## Problem to work on
All that is needed is each line of the entries holding the word "Montréal", copied as it stands.

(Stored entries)
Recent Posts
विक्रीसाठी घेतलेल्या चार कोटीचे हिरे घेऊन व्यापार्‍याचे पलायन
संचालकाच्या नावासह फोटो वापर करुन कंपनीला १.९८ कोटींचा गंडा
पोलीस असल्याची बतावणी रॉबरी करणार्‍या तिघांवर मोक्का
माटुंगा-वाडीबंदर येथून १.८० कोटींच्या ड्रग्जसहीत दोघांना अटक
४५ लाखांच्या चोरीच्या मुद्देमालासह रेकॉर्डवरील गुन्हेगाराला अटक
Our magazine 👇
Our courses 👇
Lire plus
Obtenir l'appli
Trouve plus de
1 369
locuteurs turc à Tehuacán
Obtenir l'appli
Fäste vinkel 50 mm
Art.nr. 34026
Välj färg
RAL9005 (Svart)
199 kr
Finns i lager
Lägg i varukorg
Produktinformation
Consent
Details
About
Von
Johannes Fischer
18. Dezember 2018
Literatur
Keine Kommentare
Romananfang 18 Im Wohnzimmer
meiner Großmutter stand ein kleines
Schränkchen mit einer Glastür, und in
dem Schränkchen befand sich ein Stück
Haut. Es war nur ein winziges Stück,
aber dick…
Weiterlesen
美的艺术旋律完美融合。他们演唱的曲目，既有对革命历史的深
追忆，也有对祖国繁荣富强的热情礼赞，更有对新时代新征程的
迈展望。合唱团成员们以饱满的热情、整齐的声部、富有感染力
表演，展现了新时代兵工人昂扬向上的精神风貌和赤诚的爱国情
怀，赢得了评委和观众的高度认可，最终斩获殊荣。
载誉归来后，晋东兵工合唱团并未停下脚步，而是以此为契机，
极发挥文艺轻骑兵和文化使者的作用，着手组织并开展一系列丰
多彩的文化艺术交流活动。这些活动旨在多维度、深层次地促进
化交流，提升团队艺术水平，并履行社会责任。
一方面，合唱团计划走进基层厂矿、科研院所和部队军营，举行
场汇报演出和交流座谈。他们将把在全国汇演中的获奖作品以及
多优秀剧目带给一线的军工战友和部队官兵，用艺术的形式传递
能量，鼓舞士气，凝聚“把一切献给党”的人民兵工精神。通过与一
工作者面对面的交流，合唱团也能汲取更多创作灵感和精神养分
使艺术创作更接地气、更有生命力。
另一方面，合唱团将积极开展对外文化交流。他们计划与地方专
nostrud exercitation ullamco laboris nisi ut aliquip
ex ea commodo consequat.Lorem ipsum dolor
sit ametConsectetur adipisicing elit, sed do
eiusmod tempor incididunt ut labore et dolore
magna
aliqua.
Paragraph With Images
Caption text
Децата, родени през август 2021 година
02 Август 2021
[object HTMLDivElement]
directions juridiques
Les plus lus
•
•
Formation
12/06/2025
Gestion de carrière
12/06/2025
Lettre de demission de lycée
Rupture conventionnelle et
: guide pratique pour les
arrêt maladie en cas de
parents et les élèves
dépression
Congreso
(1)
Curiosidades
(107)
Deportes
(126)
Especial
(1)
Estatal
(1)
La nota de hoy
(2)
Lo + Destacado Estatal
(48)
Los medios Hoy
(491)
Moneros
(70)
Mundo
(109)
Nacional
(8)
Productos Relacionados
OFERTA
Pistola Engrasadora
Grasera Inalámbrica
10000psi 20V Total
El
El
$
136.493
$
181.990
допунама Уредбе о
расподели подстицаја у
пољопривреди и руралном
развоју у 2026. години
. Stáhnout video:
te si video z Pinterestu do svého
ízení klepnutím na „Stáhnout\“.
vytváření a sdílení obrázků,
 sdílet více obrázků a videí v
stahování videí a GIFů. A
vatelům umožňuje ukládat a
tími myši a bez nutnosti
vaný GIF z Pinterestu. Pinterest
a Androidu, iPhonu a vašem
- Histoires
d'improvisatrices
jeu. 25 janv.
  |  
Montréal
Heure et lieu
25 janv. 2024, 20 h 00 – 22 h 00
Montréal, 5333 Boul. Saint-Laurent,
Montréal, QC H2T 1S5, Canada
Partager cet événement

## Solved problem
Montréal
Montréal, 5333 Boul. Saint-Laurent,
Montréal, QC H2T 1S5, Canada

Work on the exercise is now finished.